# How To Implement The Decision Tree Algorithm From Scratch In Python

by Jason Brownlee on December 11, 2019.[Here](https://machinelearningmastery.com/implement-decision-tree-algorithm-scratch-python/) in [Code Algorithms From Scratch](https://machinelearningmastery.com/category/algorithms-from-scratch/). [Data](http://archive.ics.uci.edu/ml/datasets/banknote+authentication)

Decision trees are a powerful prediction method and extremely popular.

They are popular because the final model is so easy to understand by practitioners and domain experts alike. The final __decision tree can explain exactly why a specific prediction was made, making it very attractive for operational use__.

After completing this tutorial, you will know:

- How to calculate and evaluate candidate split points in a data.
- How to arrange splits into a decision tree structure.
- How to apply the classification and regression tree algorithm to a real problem.

Creating a binary decision tree is actually a process of dividing up the input space. A greedy approach is used to divide the space called recursive binary splitting. This is a numerical procedure where all the values are lined up and different split points are tried and tested using a cost function.

Splitting continues until nodes contain a minimum number of training examples or a maximum tree depth is reached.

- __Regression__: The cost function that is minimized to choose split points is the `sum squared error across all training samples` that fall within the rectangle.
- __Classification__: The `Gini cost` function is used which provides an indication of how pure the nodes are, where node purity refers to how mixed the training data assigned to each node is.

## Tutorial
This tutorial is broken down into 5 parts:

1. Gini Index.
2. Create Split.
    - 2.1. Splitting a Dataset
    - 2.2. Evaluating All Splits
3. Build a Tree.
4. Make a Prediction.
5. Banknote Case Study.

## Banknote Dataset
The banknote dataset involves predicting whether a given banknote is authentic given a number of measures taken from a photograph.

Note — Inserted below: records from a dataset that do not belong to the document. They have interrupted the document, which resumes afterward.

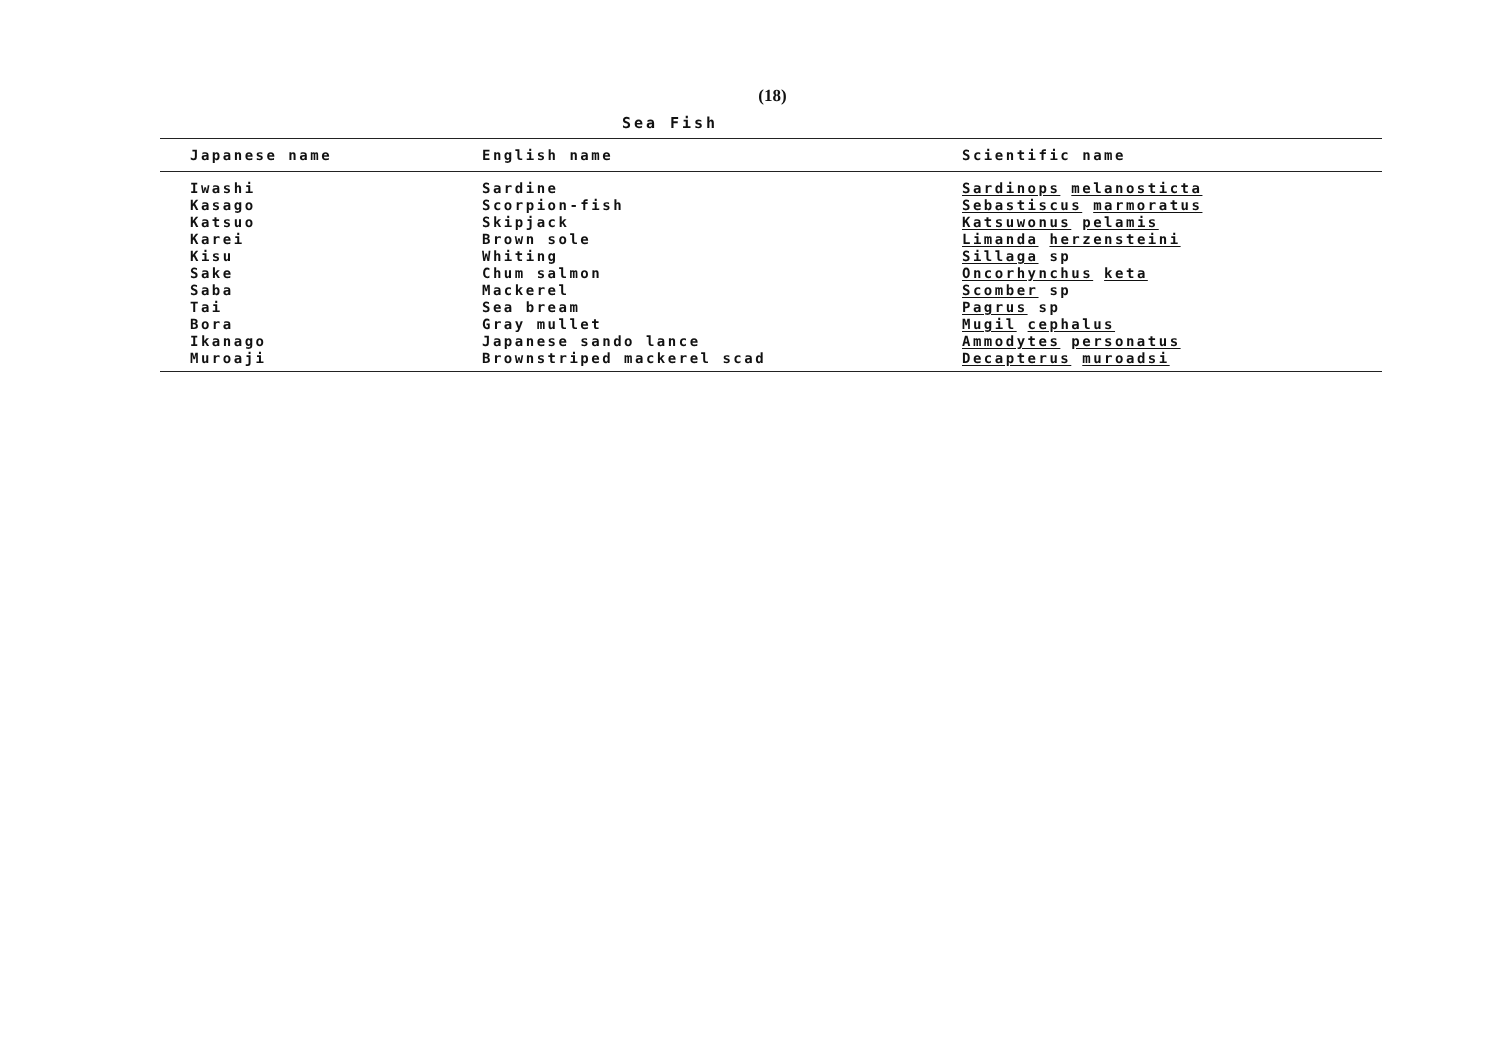(18)
Sea Fish
| Japanese name | English name | Scientific name |
| --- | --- | --- |
| Iwashi | Sardine | Sardinops melanosticta |
| Kasago | Scorpion-fish | Sebastiscus marmoratus |
| Katsuo | Skipjack | Katsuwonus pelamis |
| Karei | Brown sole | Limanda herzensteini |
| Kisu | Whiting | Sillaga sp |
| Sake | Chum salmon | Oncorhynchus keta |
| Saba | Mackerel | Scomber sp |
| Tai | Sea bream | Pagrus sp |
| Bora | Gray mullet | Mugil cephalus |
| Ikanago | Japanese sando lance | Ammodytes personatus |
| Muroaji | Brownstriped mackerel scad | Decapterus muroadsi |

The dataset contains 1,372 rows with 5 numeric variables. It is a classification problem with two classes (binary classification).

Below provides a list of the five variables in the dataset.

- variance of Wavelet Transformed image (continuous).
- skewness of Wavelet Transformed image (continuous).
- kurtosis of Wavelet Transformed image (continuous).
- entropy of image (continuous).
- class (integer).

## 1. Gini Index
The Gini index is the __name of the cost function used to evaluate splits in the dataset__.

A split in the dataset involves one input attribute and one value for that attribute. It can be used to divide training patterns into two groups of rows.

A __Gini score__ `gives an idea of how good a split is by how mixed the classes are in the two groups created by the split`. A perfect separation results in a Gini score of 0, whereas the worst case split that results in 50/50 classes in each group result in a Gini score of 0.5 (for a 2 class problem).

### Demostration
We have two groups of data with 2 rows in each group. The rows in the first group all belong to class 0 and the rows in the second group belong to class 1, so it’s a perfect split.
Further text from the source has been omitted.